Given data:
++++++

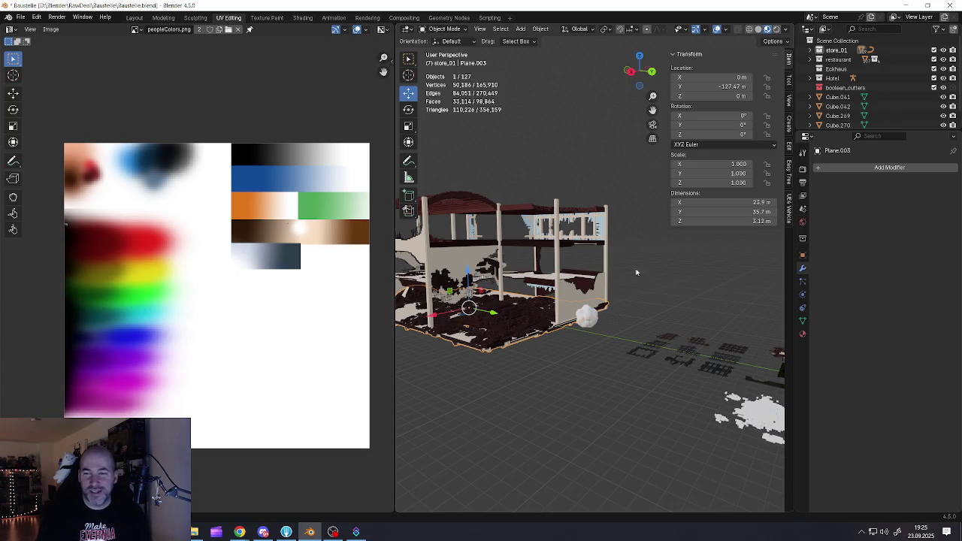
# Select the dark voxel floor piece Plane.001
pyautogui.scroll(5, 556, 263)
pyautogui.scroll(8, 561, 305)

++++++

What the exercise asks:
Drop every image, please, and write out the data above exactly as shown.

Response below:
# Select the dark voxel floor piece Plane.001
pyautogui.scroll(5, 556, 263)
pyautogui.scroll(8, 561, 305)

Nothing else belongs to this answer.